EXERCISE DATA:

————

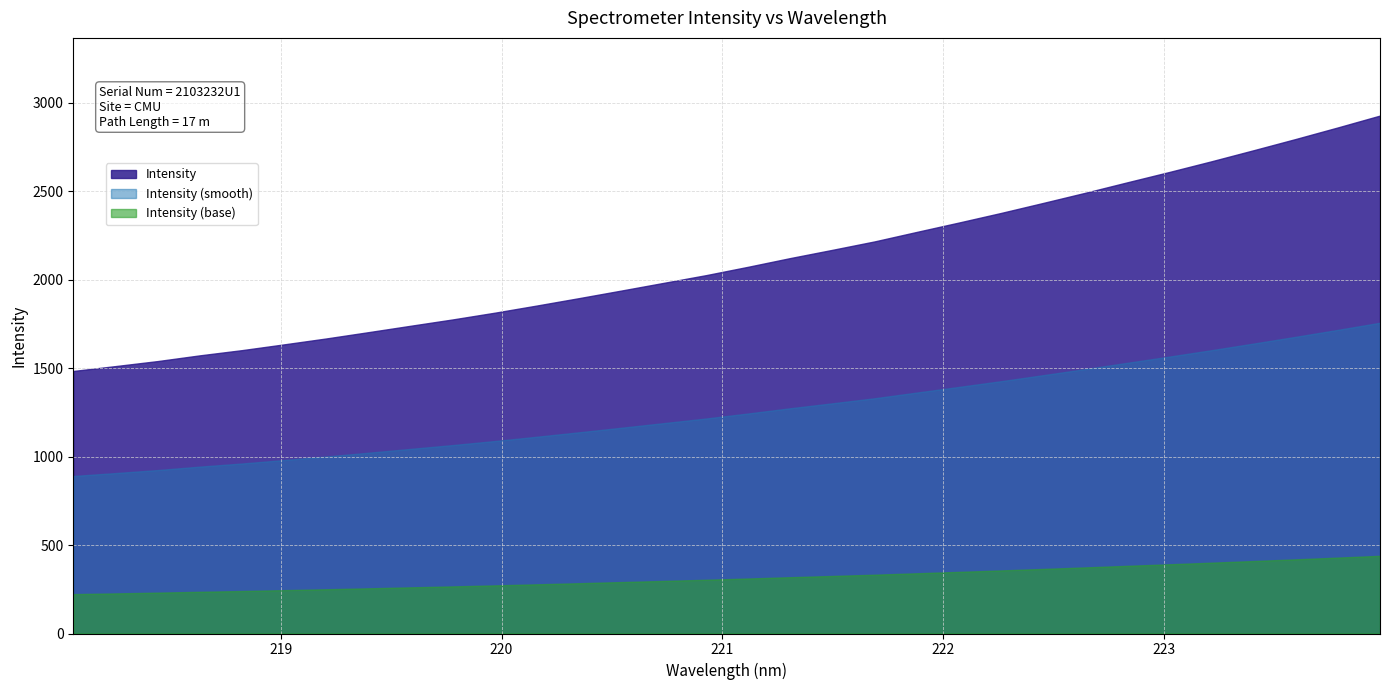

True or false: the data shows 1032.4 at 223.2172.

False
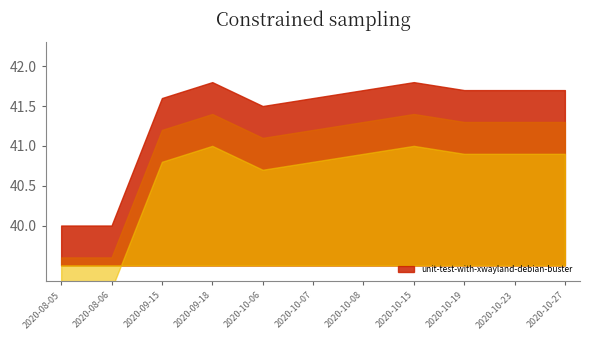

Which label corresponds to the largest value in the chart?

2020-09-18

————

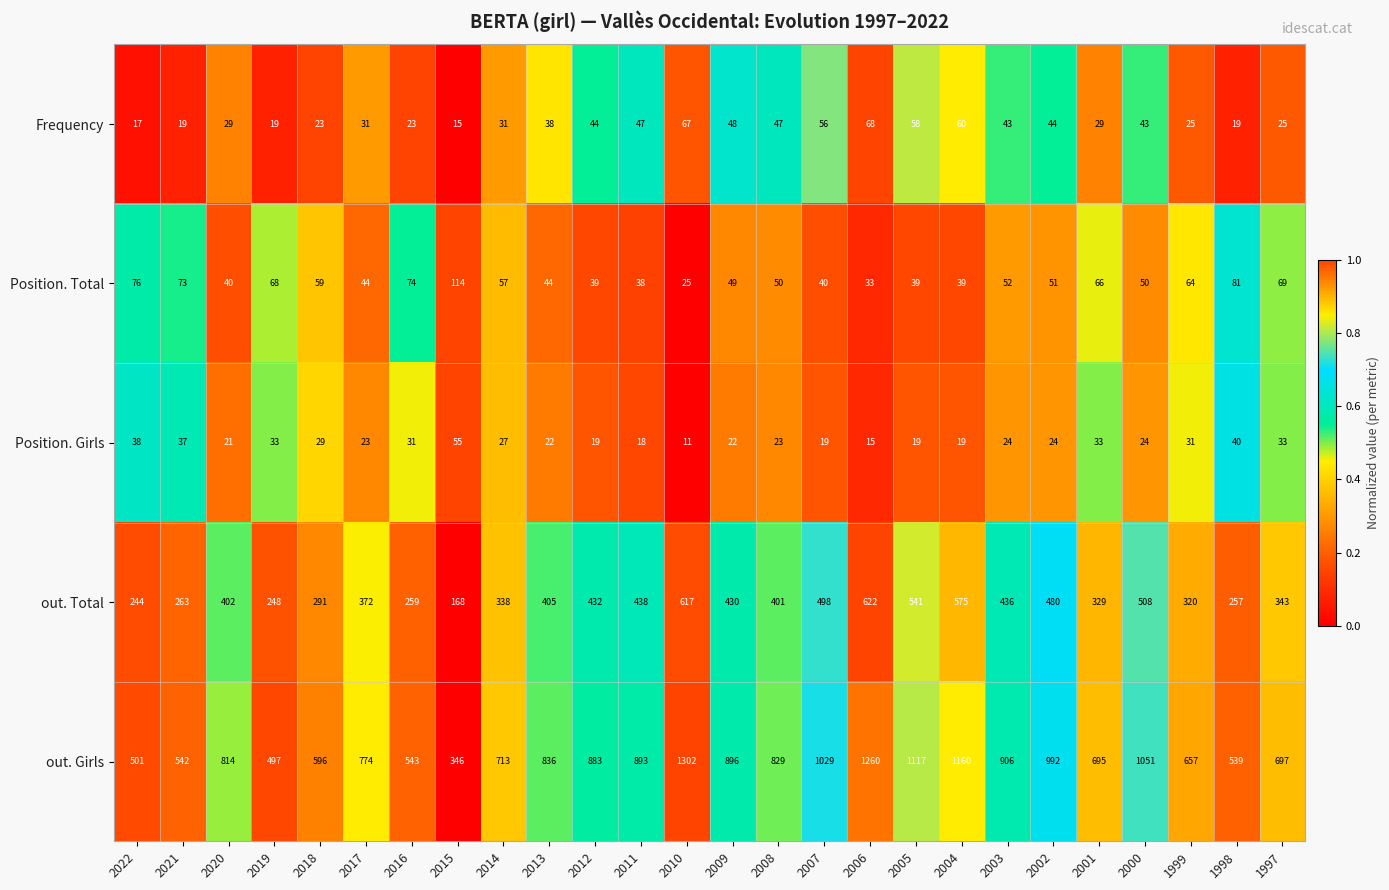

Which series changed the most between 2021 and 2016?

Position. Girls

————

WHAT THE EXERCISE ASKS:
Render the part of the entries that opens with the line containing "True or false: the" and closes with the line containing "Which label corresponds", both included, as a numbered list. Omit blank lines and leave the pictures out.

ANSWER AREA:
1. True or false: the data shows 1032.4 at 223.2172.
2. False
3. Which label corresponds to the largest value in the chart?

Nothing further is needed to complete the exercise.